The social historian Dorothy Flanders gives a detailed account of the development of domestic gas lighting in her book The Victorian House. She explains how Friedrich Albert Winsor became one of the first popular exponents of gas lighting in the home, through a series of public lectures and brochures. In 1814 Winsor founded a company with a single gasometer. By 1852 there were forty-seven gasometers in Britain and a network of gas piping, stretching over two hundred miles. The craze for gas lighting spread fast. By 1816 gas was common in London and by 1823 fifty-three cities had gas companies. By the middle of the century, it had become a presence in most small towns and even in some villages. The contemporary journalist G. A. Sala provides a vivid insight into the difference it made to everyday life:

In broad long streets where the vista of lamps stretches far away into almost endless perspective; in courts and alleys, dark by day but lighted up by this incorruptible tell-tale; on the bridges; in the deserted parks; on wharfs and quays; in dreary suburban roads; in the halls of public buildings; in the windows of late-hour-keeping houses and offices, there is my gas—bright, silent, secret.

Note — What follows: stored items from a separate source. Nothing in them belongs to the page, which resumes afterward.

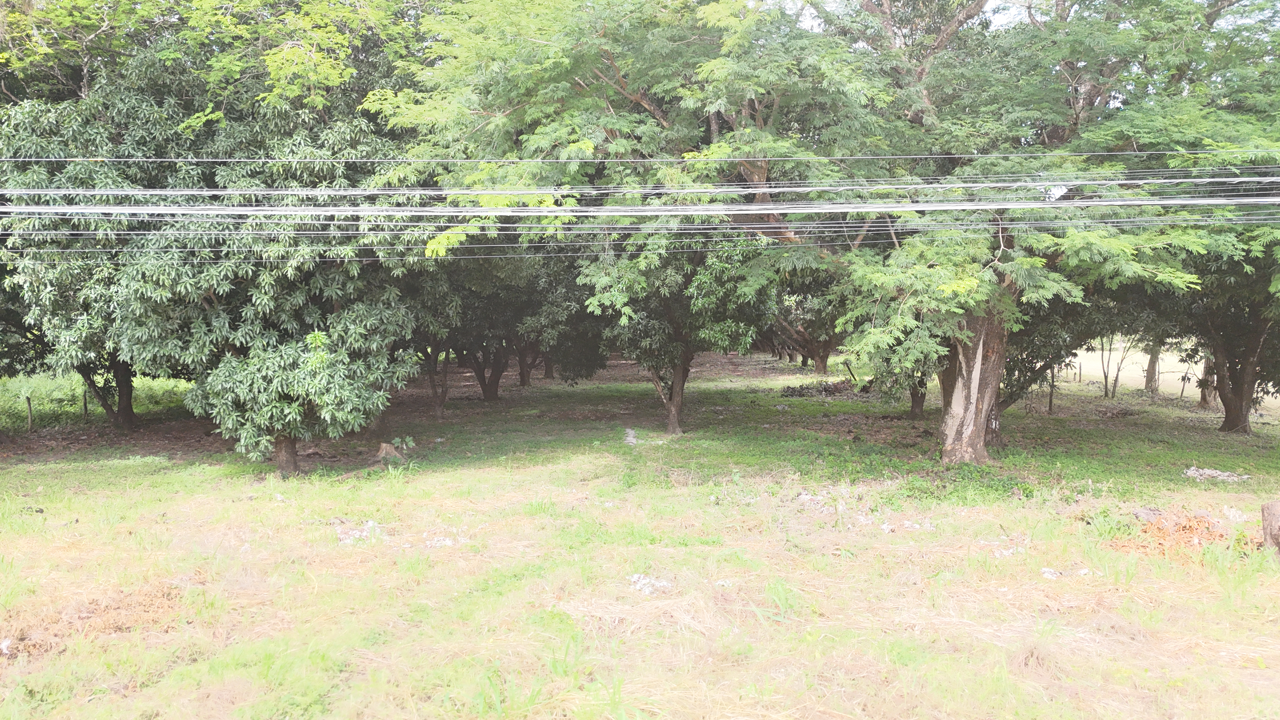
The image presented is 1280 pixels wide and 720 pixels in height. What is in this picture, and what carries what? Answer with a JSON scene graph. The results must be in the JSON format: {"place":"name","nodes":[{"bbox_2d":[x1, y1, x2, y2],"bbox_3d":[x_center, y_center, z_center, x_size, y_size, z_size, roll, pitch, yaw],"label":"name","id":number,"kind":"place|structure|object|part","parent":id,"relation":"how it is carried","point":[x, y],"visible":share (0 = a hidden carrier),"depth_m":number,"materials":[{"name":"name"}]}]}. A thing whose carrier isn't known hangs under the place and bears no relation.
{"place":"outdoors","nodes":[
{"label":"outdoors","id":0,"kind":"place"},
{"bbox_2d":[0,373,194,431],"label":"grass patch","id":1,"kind":"structure","parent":0,"point":[19,403],"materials":[{"name":"green plant"}]},
{"bbox_2d":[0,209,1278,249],"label":"power line","id":2,"kind":"object","parent":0,"point":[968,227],"visible":0.86,"depth_m":9.25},
{"bbox_2d":[0,344,1279,719],"label":"grass field","id":3,"kind":"structure","parent":0,"point":[121,469],"materials":[{"name":"green plant"}]},
{"bbox_2d":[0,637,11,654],"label":"litter","id":4,"kind":"object","parent":3,"relation":"on","point":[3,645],"visible":0.98,"depth_m":5.45,"materials":[{"name":"white"}]},
{"bbox_2d":[24,394,33,430],"bbox_3d":[-11.569,1.062,16.830,0.102,0.822,0.096,0,5,0],"label":"wooden post","id":5,"kind":"object","parent":3,"relation":"on","point":[29,403],"visible":0.98,"depth_m":16.81,"materials":[{"name":"brown wood"}]},
{"bbox_2d":[81,386,89,418],"bbox_3d":[-11.500,0.960,18.404,0.105,0.898,0.104,0,5,0],"label":"fence post","id":6,"kind":"object","parent":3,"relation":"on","point":[84,405],"visible":0.82,"depth_m":18.37,"materials":[{"name":"brown wood"}]},
{"bbox_2d":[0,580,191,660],"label":"dry grass clump","id":7,"kind":"object","parent":3,"relation":"on","point":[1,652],"visible":0.64,"depth_m":5.84,"materials":[{"name":"brown plant"}]},
{"bbox_2d":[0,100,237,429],"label":"tree","id":8,"kind":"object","parent":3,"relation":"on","point":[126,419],"visible":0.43,"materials":[{"name":"green plant"}]},
{"bbox_2d":[0,0,432,470],"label":"tree","id":9,"kind":"object","parent":3,"relation":"on","point":[142,115],"visible":0.84,"depth_m":11.27,"materials":[{"name":"green plant"}]},
{"label":"trunk","id":10,"kind":"part","parent":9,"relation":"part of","materials":[{"name":"brown wood"}]},
{"bbox_2d":[335,519,381,544],"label":"debris","id":11,"kind":"object","parent":3,"relation":"on","point":[341,536],"visible":0.65,"depth_m":8.40,"materials":[{"name":"white"}]},
{"bbox_2d":[375,440,405,461],"bbox_3d":[-3.744,1.386,13.304,0.489,0.312,0.499,0,5,0],"label":"tree stump","id":12,"kind":"object","parent":3,"relation":"on","point":[385,446],"visible":0.88,"depth_m":13.21,"materials":[{"name":"brown wood"}]},
{"bbox_2d":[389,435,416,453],"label":"small plant","id":13,"kind":"object","parent":3,"relation":"on","point":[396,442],"visible":0.92,"depth_m":13.74,"materials":[{"name":"green plant"}]},
{"bbox_2d":[401,268,471,417],"bbox_3d":[-4.552,-0.789,18.809,3.252,4.175,3.398,0,5,0],"label":"tree","id":14,"kind":"object","parent":3,"relation":"on","point":[440,403],"visible":0.42,"depth_m":18.72,"materials":[{"name":"green plant"}]},
{"bbox_2d":[425,534,461,547],"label":"debris","id":15,"kind":"object","parent":3,"relation":"on","point":[447,543],"visible":0.75,"depth_m":8.13,"materials":[{"name":"white"}]},
{"bbox_2d":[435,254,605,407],"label":"tree","id":16,"kind":"object","parent":3,"relation":"on","point":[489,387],"visible":0.54,"depth_m":20.53,"materials":[{"name":"green plant"}]},
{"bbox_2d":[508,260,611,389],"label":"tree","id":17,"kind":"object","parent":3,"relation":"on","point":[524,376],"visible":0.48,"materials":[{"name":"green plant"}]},
{"bbox_2d":[623,427,639,444],"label":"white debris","id":18,"kind":"object","parent":3,"relation":"on","point":[630,435],"visible":0.74,"depth_m":15.04,"materials":[{"name":"white"}]},
{"bbox_2d":[628,573,670,595],"bbox_3d":[0.064,1.674,6.607,0.340,0.108,0.340,0,5,0],"label":"debris","id":19,"kind":"object","parent":3,"relation":"on","point":[642,581],"visible":0.79,"depth_m":6.57,"materials":[{"name":"white"}]},
{"bbox_2d":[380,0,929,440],"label":"tree","id":20,"kind":"object","parent":3,"relation":"on","point":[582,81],"visible":0.79,"depth_m":11.00,"materials":[{"name":"green plant"}]},
{"label":"trunk","id":21,"kind":"part","parent":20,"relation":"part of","materials":[{"name":"brown wood"}]},
{"bbox_2d":[579,233,776,435],"bbox_3d":[0.543,-1.140,15.800,4.207,5.090,4.178,3,6,31],"label":"tree","id":22,"kind":"object","parent":3,"relation":"on","point":[683,366],"visible":0.6,"depth_m":15.19,"materials":[{"name":"green plant"}]},
{"label":"trunk","id":23,"kind":"part","parent":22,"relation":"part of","materials":[{"name":"brown wood"}]},
{"bbox_2d":[765,282,844,373],"bbox_3d":[5.955,-2.185,31.071,5.937,5.637,5.571,0,5,0],"label":"tree","id":24,"kind":"object","parent":3,"relation":"on","point":[822,360],"visible":0.42,"depth_m":30.85,"materials":[{"name":"plant"}]},
{"bbox_2d":[796,490,831,509],"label":"debris","id":25,"kind":"object","parent":3,"relation":"on","point":[806,496],"visible":0.77,"depth_m":9.73,"materials":[{"name":"white"}]},
{"bbox_2d":[778,378,860,397],"bbox_3d":[4.928,0.780,23.753,2.728,0.478,1.820,0,5,0],"label":"brush pile","id":26,"kind":"object","parent":3,"relation":"on","point":[792,391],"visible":0.77,"depth_m":23.56,"materials":[{"name":"brown"}]},
{"bbox_2d":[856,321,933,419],"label":"tree","id":27,"kind":"object","parent":3,"relation":"on","point":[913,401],"visible":0.24,"depth_m":17.72,"materials":[{"name":"green plant"}]},
{"bbox_2d":[879,518,934,532],"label":"debris","id":28,"kind":"object","parent":3,"relation":"on","point":[885,526],"visible":0.75,"depth_m":8.57,"materials":[{"name":"white"}]},
{"bbox_2d":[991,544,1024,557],"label":"debris","id":29,"kind":"object","parent":3,"relation":"on","point":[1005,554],"visible":0.75,"depth_m":7.59,"materials":[{"name":"white"}]},
{"bbox_2d":[800,0,1279,460],"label":"tree","id":30,"kind":"object","parent":3,"relation":"on","point":[952,412],"visible":0.81,"depth_m":10.65,"materials":[{"name":"green plant"}]},
{"label":"trunk","id":31,"kind":"part","parent":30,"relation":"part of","materials":[{"name":"wood"}]},
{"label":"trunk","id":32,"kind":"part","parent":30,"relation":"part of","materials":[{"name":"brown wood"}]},
{"bbox_2d":[1039,566,1061,578],"bbox_3d":[3.245,1.690,7.032,0.180,0.068,0.169,-5,7,-44],"label":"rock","id":33,"kind":"object","parent":3,"relation":"on","point":[1047,574],"visible":0.9,"depth_m":7.00,"materials":[{"name":"white"}]},
{"bbox_2d":[1046,363,1054,413],"bbox_3d":[9.362,0.576,20.204,0.134,1.482,0.115,0,5,0],"label":"wooden post","id":34,"kind":"object","parent":3,"relation":"on","point":[1049,408],"visible":0.74,"depth_m":20.18,"materials":[{"name":"brown wood"}]},
{"bbox_2d":[995,286,1144,417],"bbox_3d":[7.469,-1.012,17.089,4.101,4.601,4.091,-4,6,-40],"label":"tree","id":35,"kind":"object","parent":3,"relation":"on","point":[1031,362],"visible":0.3,"depth_m":16.54,"materials":[{"name":"green plant"}]},
{"bbox_2d":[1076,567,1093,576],"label":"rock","id":36,"kind":"object","parent":3,"relation":"on","point":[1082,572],"visible":0.84,"depth_m":6.99,"materials":[{"name":"white"}]},
{"bbox_2d":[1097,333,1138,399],"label":"sapling","id":37,"kind":"object","parent":3,"relation":"on","point":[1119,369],"visible":0.69,"depth_m":23.31,"materials":[{"name":"plant"}]},
{"bbox_2d":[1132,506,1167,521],"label":"rock","id":38,"kind":"object","parent":3,"relation":"on","point":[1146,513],"visible":0.66,"depth_m":8.71,"materials":[{"name":"grey stone"}]},
{"bbox_2d":[1142,337,1162,393],"bbox_3d":[15.144,-2.426,25.995,3.358,6.597,3.671,0,5,0],"label":"tree","id":39,"kind":"object","parent":3,"relation":"on","point":[1149,382],"visible":0.26,"depth_m":26.06,"materials":[{"name":"plant"}]},
{"bbox_2d":[1116,508,1238,561],"bbox_3d":[4.804,1.558,7.891,1.411,0.300,1.232,0,5,0],"label":"pile","id":40,"kind":"object","parent":3,"relation":"on","point":[1186,529],"visible":0.6,"depth_m":7.80,"materials":[{"name":"brown plant"}]},
{"bbox_2d":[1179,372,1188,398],"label":"fence post","id":41,"kind":"object","parent":3,"relation":"on","point":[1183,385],"visible":0.96,"depth_m":22.45,"materials":[{"name":"brown wood"}]},
{"bbox_2d":[1195,352,1218,409],"bbox_3d":[13.897,-2.389,21.320,3.558,7.029,3.972,0,5,0],"label":"tree","id":42,"kind":"object","parent":3,"relation":"on","point":[1204,401],"visible":0.21,"depth_m":21.47,"materials":[{"name":"brown plant"}]},
{"bbox_2d":[1181,466,1251,482],"bbox_3d":[7.286,1.457,11.254,0.823,0.146,0.640,0,5,0],"label":"debris","id":43,"kind":"object","parent":3,"relation":"on","point":[1216,474],"visible":0.82,"depth_m":11.20,"materials":[{"name":"white"}]},
{"bbox_2d":[1157,237,1279,432],"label":"tree","id":44,"kind":"object","parent":3,"relation":"on","point":[1230,362],"visible":0.55,"depth_m":15.76,"materials":[{"name":"plant"}]},
{"bbox_2d":[1221,506,1248,522],"bbox_3d":[5.897,1.534,8.801,0.274,0.131,0.259,-4,6,-42],"label":"white debris","id":45,"kind":"object","parent":3,"relation":"on","point":[1232,513],"visible":0.8,"depth_m":8.75,"materials":[{"name":"white"}]},
{"bbox_2d":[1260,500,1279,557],"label":"tree stump","id":46,"kind":"object","parent":3,"relation":"on","point":[1276,520],"visible":1,"depth_m":7.37,"materials":[{"name":"brown wood"}]},
{"bbox_2d":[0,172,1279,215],"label":"power line","id":47,"kind":"object","parent":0,"point":[771,206],"visible":0.98,"depth_m":7.96,"materials":[{"name":"plastic"}]},
{"bbox_2d":[0,199,1279,216],"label":"power line","id":48,"kind":"object","parent":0,"point":[917,209],"visible":0.96,"depth_m":8.10,"materials":[{"name":"plastic"}]},
{"bbox_2d":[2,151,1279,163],"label":"power line","id":49,"kind":"object","parent":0,"point":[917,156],"visible":0.95,"depth_m":8.52,"materials":[{"name":"plastic"}]},
{"bbox_2d":[773,0,1045,32],"label":"sky","id":50,"kind":"structure","parent":0,"point":[991,14],"materials":[{"name":"white"}]},
{"bbox_2d":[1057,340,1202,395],"label":"field","id":51,"kind":"structure","parent":0,"point":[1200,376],"materials":[{"name":"beige plant"}]}
]}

Gas to teach me; gas to counsel me; gas to guide my footsteps.

As well as illuminating streets, gas changed how rooms were lit. The Argand Lamp became a popular innovation in middle-class homes. In stark contrast to the uneven light of candles, the Argand Lamp burned gas at a higher temperature, which created a purer flame. This new, brighter flame was also contained for the first time in a glass cylinder, which saved it from draughts and allowed the flame to be raised or lowered, rather like the modern dimmer switch. Brightness could now be controlled and modulated at will. It was also possible for gas to be run through pipes and tubes to special fittings in the ceilings and walls, even to tables. Wall sockets had flexible attachment points so that lights could be directed towards particular people or objects. The arrival of gas lighting meant that everyone—not just the rich—could now play games long into the night.

And so, for the Victorians, the stage was set for a games revolution to take hold. Is it time for us to discover once again the easy pleasure and communal happiness that only games can offer?